Carlson works with Dr. Larry Smart, leader of North America's largest breeding program for shrub willow (Salix spp.), an important biofuel crop. One aspect of their breeding work requires growing up to 400 individual plants in separate pots, and an efficient method to quantify root biomass would allow for rapid selection of individuals with optimal traits to continue breeding. The alternative is to mechanically remove soil to measure root biomass, a method that is both destructive and extremely time consuming.
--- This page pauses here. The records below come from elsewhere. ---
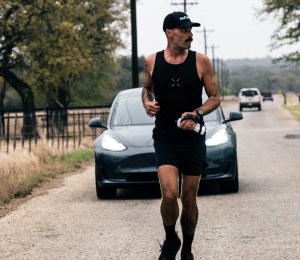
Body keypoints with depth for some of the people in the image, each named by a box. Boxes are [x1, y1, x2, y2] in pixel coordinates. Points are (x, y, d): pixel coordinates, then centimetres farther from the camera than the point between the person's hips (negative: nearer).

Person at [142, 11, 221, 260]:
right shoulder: (152, 61, 0)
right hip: (165, 139, 0)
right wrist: (147, 102, -3)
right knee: (169, 195, -17)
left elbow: (215, 97, 3)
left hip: (193, 139, 0)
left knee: (189, 199, 8)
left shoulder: (201, 61, -4)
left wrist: (196, 114, -15)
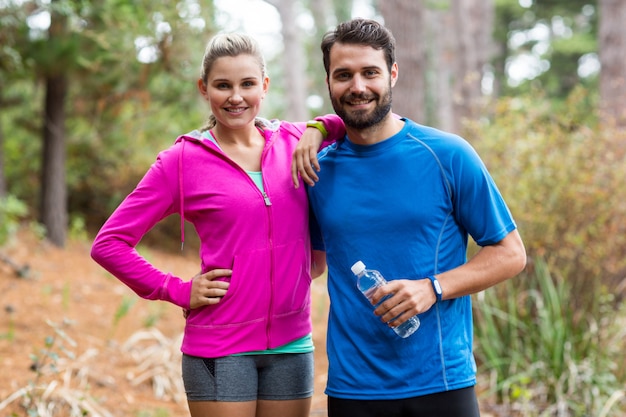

Despite being initially skeptical that the root electrical capacitance (REC) method would work in soil, Carlson was able to tweak the technique and demonstrate its efficacy in a paper published in a recent issue of Applications in Plant Sciences. Using a relatively simple setup composed of a stem clamp, soil probe, and capacitance meter, this new application of the REC method allows for quick predictions of dry root biomass across a variety of shrub willow species and species hybrids and circumvents the need to meticulously sift through soil to tease apart fine roots for measurements.